Competition. We grew up with it. We were told this is the way things were, are, and will be. But in the last 20 or 30 years, a new business model has emerged which some call “web-thinking.” Like the World Wide Web and the spider web, it’s an image of connection rather than competition. And, like the Internet, many believe it has a better possibility of bringing us success in our business.
Web-thinking grew out of an observed problem which many people noticed as they were entering management and entrepreneurial positions. They saw the problems that a rat race mentality could cause: stress, heart attacks, and broken families. This can lead to dishonest business practices and bullying to keep control and stay ahead of the game. It can lead to trying to destroy the competition, and eventually destroying one’s own business in the process. There is a folk saying: “The teeth of the wolf determines the fleetness of the deer.” Some believe we only accomplish something when we’re pushed and threatened. It was presumed that this was the only way to succeed, but many people questioned whether that was true, and questioned the costs.
Collaboration
The web-thinking model is being used, in one way or another, in virtually every discipline from biology to theology to music to psychology and, naturally, to sales. Many began to believe that our world was not ruled by survival of the fittest, but survival of the cooperators. In the film industry, many of the most successful writers and directors are known as also the most collaborative: Steven Spielberg, Meryl Streep, Ron Howard, and the geniuses behind Pixar. In an interview, Academy Award winner Ron Howard said that through the years he had become a more collaborative director; it would make no sense to work with the best people in the business and not to listen to their ideas.
Game theorists discovered that those who cooperated won more often than those who competed. Why would the connectors win more often? Because collaborators help each other, send clients to each other, share information and resources. They are constantly nurturing each other’s businesses. It’s said that if you step on everyone’s fingers and toes on the way up the ladder, there’s no one to catch you when you fall.
Web-thinking is based on teamwork. Yes, there’s still a goal, but no one is sabotaging it, everyone is heading in the same direction and contributing their skills and talents to the final product.
Exchange of Information
In web-thinking, there’s an exchange of information between the team. Web-thinkers focus on uniqueness — which can’t be ranked — rather than imitation. Web-thinkers see their contributions within a larger picture, recognizing nothing is ever accomplished by one person alone. They connect for success. Once the energy of connections begins, it begins to take on a synergy. Synergy can be defined as the way of working together where the total effect is greater than the sum of two or more of its parts. Once synergy is generated and everyone begins to work together, energy moves out becoming greater than anything any one person can do.

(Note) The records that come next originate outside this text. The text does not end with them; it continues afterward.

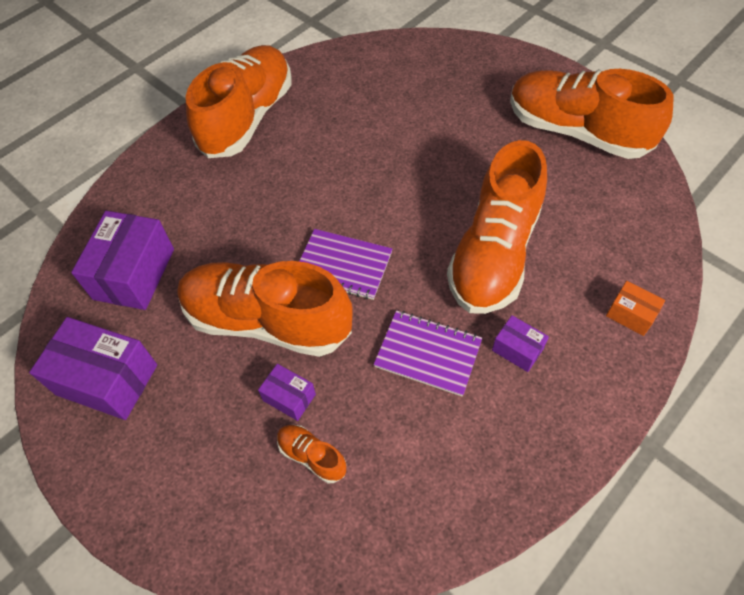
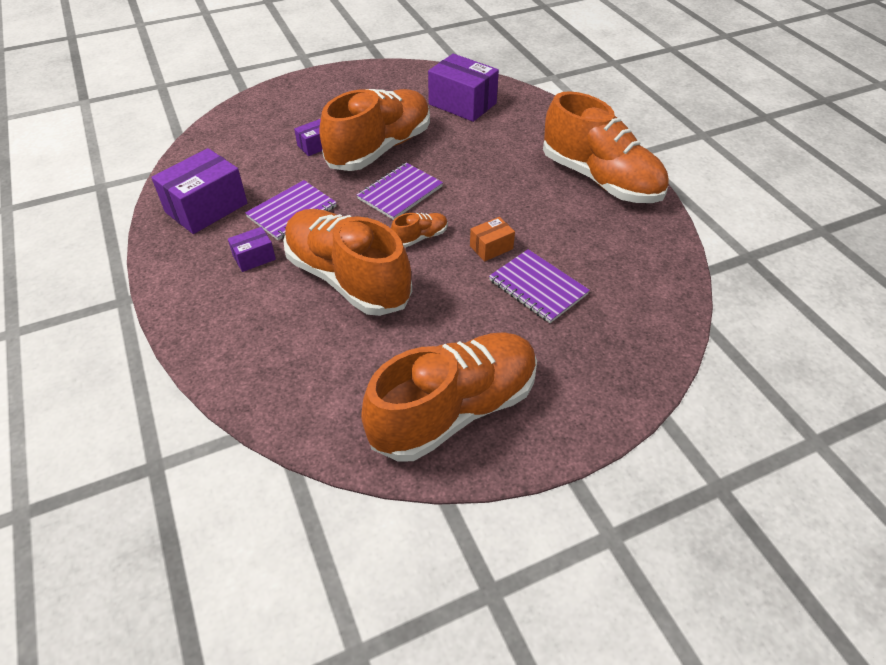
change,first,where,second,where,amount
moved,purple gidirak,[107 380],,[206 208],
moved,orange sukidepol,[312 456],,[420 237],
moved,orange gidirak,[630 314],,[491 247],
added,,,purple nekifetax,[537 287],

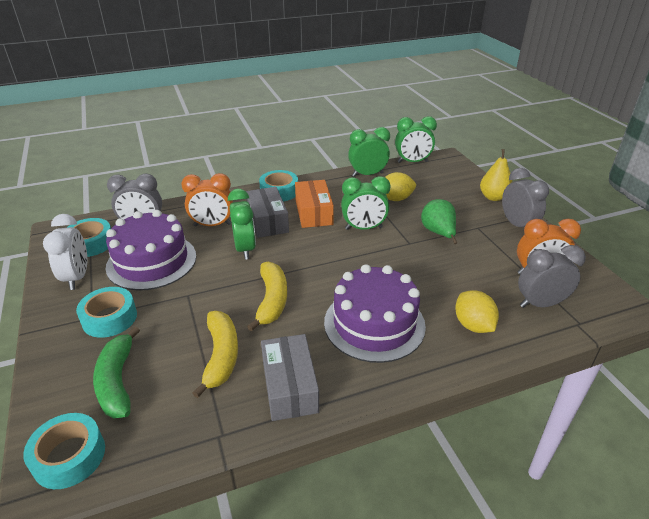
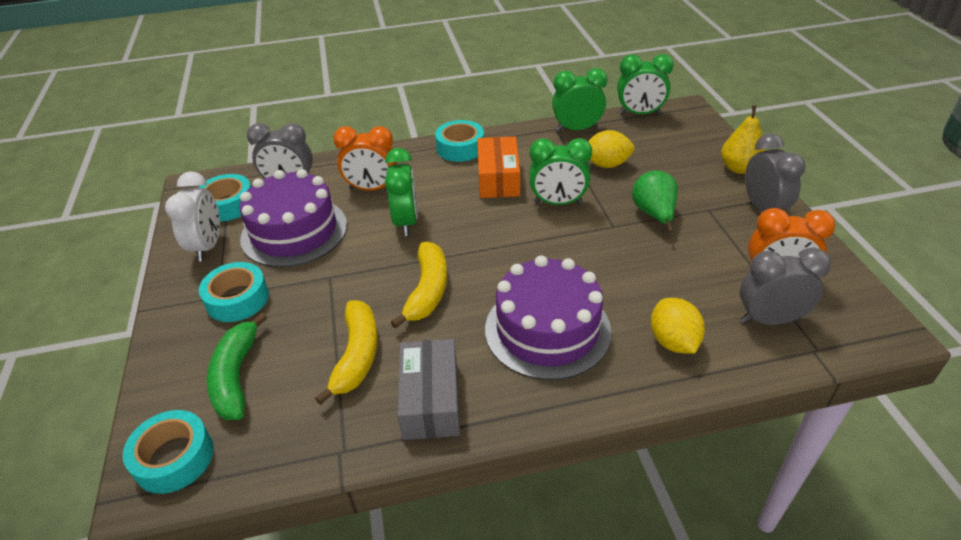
change,first,where,second,where,amount
removed,grey gidirak,[267 221],,,

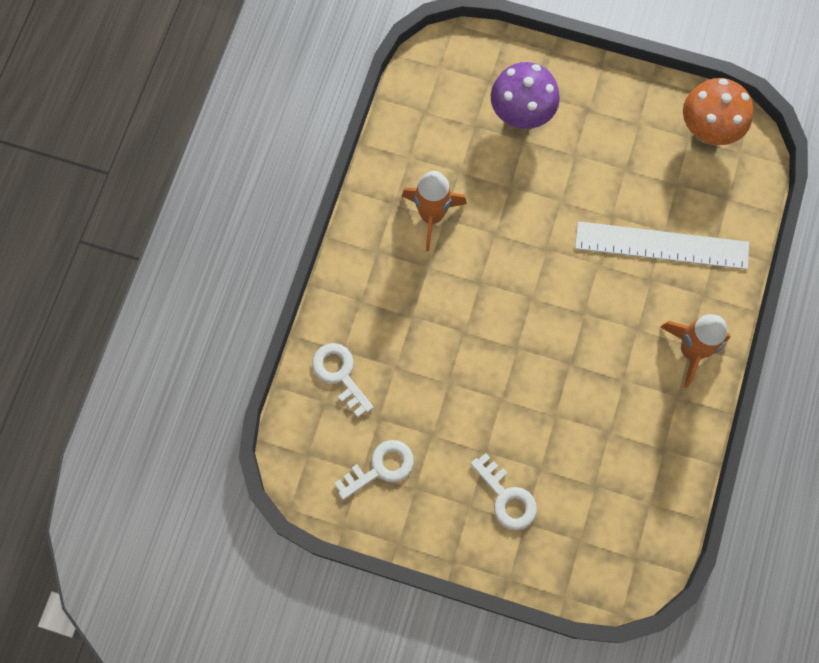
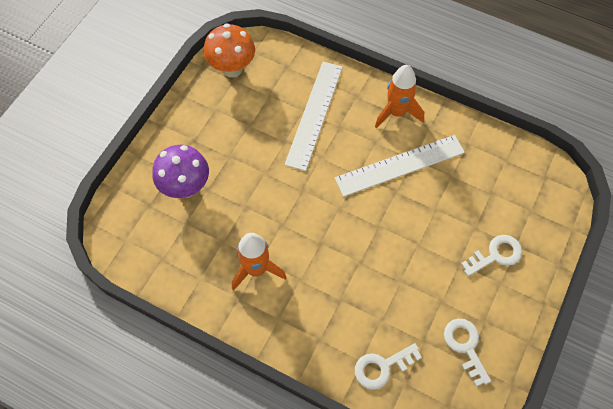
change,first,where,second,where,amount
added,,,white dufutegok,[400 165],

Linear thinkers try to preserve the status quo. The hierarchical boss guards and clings to his position, even though everything may be telling him that something doesn’t work. This rigidity leads to arrested development and inflexible behavior. But life and business keep moving and changing around him, and his company fails because he doesn’t respond.
Flexibility
Web thinkers are flexible thinkers. They recognize that the way our business world works is not stable and non-dynamic, but always in flux. The world around us is constantly changing, and the flexible thinker is able to move with the change. Like a spider web responding to the pressure of the wind, we move within the dynamic give-and-take of progress.
At this time in our history, some say that linear thinking may be considered to be the better way, but this will not last. Scientist Lynn Margulis says, “In the end, life is much less a competitive struggle for survival than a triumph of cooperation and creativity. Indeed, since the creation of the first nucleated cells, evolution has proceeded through ever more intricate arrangements of cooperation.”
Tim Berners-Lee, the creator of the World Wide Web, said “The vision I have for the Web is about anything being potentially connected with anything…[I had] a growing realization that there was a power in arranging ideas in an unconstrained web-like way…I liked the idea that a piece of information is really defined only by what it’s related to, and how it’s related. There really is little else to meaning. What matters is the connections.” The same is true of web-thinkers; connections are what matter.
Web-thinking recognizes that both the spider web and the World Wide Web are metaphors for the thinking of the future: we don’t compete; we connect.